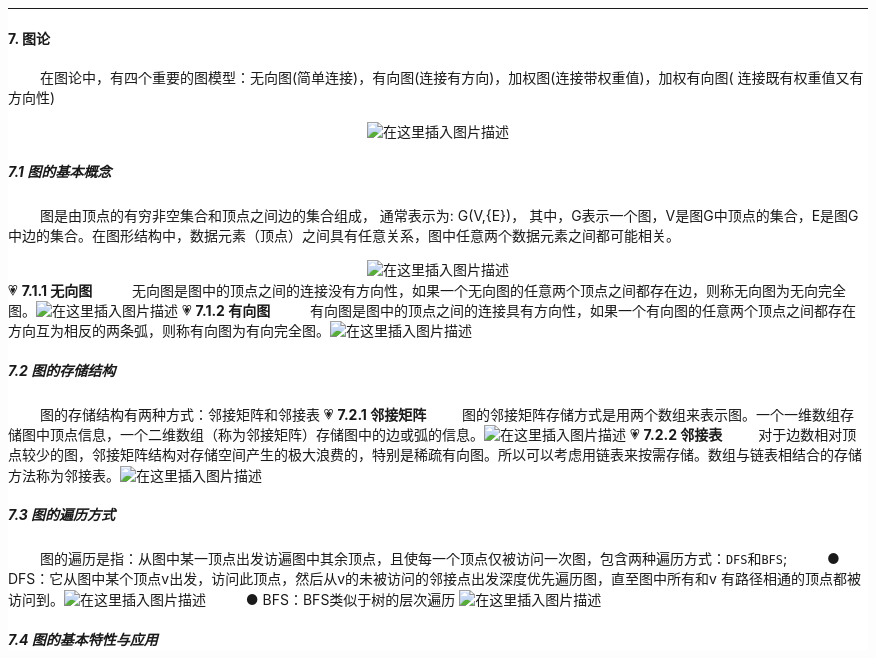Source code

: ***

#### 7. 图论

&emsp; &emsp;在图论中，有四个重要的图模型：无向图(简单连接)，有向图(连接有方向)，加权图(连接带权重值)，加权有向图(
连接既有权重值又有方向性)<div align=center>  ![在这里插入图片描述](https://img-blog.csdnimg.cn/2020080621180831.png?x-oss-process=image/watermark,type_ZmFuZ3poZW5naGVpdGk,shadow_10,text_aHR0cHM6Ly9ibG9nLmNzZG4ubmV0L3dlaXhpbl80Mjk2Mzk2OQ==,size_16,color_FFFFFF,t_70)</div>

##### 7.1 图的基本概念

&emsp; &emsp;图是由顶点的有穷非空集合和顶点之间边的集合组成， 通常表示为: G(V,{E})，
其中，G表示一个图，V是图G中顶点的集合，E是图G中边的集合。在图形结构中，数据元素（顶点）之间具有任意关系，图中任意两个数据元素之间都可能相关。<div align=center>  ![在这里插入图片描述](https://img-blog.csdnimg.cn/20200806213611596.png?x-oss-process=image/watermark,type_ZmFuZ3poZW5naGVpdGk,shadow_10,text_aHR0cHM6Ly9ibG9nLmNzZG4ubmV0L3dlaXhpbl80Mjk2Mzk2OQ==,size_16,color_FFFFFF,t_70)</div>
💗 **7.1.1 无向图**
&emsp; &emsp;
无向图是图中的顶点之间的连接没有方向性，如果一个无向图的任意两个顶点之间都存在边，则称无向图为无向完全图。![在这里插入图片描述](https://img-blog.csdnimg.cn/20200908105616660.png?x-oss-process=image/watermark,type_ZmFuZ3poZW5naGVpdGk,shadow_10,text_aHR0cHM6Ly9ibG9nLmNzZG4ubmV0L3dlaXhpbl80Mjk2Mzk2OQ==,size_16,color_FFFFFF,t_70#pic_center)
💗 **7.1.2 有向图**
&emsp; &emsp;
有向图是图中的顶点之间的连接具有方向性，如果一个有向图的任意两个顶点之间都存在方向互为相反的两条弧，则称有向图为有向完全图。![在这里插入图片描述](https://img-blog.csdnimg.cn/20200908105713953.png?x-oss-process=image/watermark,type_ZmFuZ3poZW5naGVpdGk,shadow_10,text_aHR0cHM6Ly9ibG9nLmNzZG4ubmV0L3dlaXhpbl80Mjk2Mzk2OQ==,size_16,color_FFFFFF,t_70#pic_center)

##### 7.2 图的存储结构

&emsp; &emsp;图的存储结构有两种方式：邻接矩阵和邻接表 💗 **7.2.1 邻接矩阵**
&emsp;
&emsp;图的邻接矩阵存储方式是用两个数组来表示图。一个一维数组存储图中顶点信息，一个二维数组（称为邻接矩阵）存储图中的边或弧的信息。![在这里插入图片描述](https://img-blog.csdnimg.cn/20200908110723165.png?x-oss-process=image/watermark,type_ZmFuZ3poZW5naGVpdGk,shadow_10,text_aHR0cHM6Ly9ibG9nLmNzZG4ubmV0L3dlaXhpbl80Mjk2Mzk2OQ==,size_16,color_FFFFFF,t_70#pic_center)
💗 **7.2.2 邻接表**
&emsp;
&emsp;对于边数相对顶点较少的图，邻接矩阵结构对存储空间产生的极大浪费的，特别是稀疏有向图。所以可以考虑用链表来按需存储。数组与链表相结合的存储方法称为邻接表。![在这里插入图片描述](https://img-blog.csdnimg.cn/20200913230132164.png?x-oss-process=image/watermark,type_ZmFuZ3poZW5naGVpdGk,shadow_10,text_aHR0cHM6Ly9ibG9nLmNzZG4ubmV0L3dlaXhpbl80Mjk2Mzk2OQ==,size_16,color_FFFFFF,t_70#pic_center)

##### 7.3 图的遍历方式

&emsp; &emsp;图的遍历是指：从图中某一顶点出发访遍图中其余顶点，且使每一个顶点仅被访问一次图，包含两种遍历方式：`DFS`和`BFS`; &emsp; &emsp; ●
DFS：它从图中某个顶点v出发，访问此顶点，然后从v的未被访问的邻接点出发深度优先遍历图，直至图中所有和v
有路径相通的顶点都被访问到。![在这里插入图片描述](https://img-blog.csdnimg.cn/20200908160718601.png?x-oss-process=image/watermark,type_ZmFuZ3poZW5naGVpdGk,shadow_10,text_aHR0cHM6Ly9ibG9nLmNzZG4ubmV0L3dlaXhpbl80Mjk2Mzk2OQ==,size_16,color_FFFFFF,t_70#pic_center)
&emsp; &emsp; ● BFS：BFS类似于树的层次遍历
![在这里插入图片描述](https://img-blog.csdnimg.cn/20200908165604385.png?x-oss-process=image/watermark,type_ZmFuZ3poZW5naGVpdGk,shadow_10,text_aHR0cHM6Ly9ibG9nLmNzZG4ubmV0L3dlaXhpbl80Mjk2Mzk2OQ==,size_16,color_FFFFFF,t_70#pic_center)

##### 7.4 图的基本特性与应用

= = = = =

**WHAT IS NEEDED:** Please return all lines in the material above that include the word "emsp".

**SOLUTION TO THIS PROBLEM:**
&emsp; &emsp;在图论中，有四个重要的图模型：无向图(简单连接)，有向图(连接有方向)，加权图(连接带权重值)，加权有向图(
&emsp; &emsp;图是由顶点的有穷非空集合和顶点之间边的集合组成， 通常表示为: G(V,{E})，
&emsp; &emsp;
&emsp; &emsp;
&emsp; &emsp;图的存储结构有两种方式：邻接矩阵和邻接表 💗 **7.2.1 邻接矩阵**
&emsp;
&emsp;图的邻接矩阵存储方式是用两个数组来表示图。一个一维数组存储图中顶点信息，一个二维数组（称为邻接矩阵）存储图中的边或弧的信息。![在这里插入图片描述](https://img-blog.csdnimg.cn/20200908110723165.png?x-oss-process=image/watermark,type_ZmFuZ3poZW5naGVpdGk,shadow_10,text_aHR0cHM6Ly9ibG9nLmNzZG4ubmV0L3dlaXhpbl80Mjk2Mzk2OQ==,size_16,color_FFFFFF,t_70#pic_center)
&emsp;
&emsp;对于边数相对顶点较少的图，邻接矩阵结构对存储空间产生的极大浪费的，特别是稀疏有向图。所以可以考虑用链表来按需存储。数组与链表相结合的存储方法称为邻接表。![在这里插入图片描述](https://img-blog.csdnimg.cn/20200913230132164.png?x-oss-process=image/watermark,type_ZmFuZ3poZW5naGVpdGk,shadow_10,text_aHR0cHM6Ly9ibG9nLmNzZG4ubmV0L3dlaXhpbl80Mjk2Mzk2OQ==,size_16,color_FFFFFF,t_70#pic_center)
&emsp; &emsp;图的遍历是指：从图中某一顶点出发访遍图中其余顶点，且使每一个顶点仅被访问一次图，包含两种遍历方式：`DFS`和`BFS`; &emsp; &emsp; ●
&emsp; &emsp; ● BFS：BFS类似于树的层次遍历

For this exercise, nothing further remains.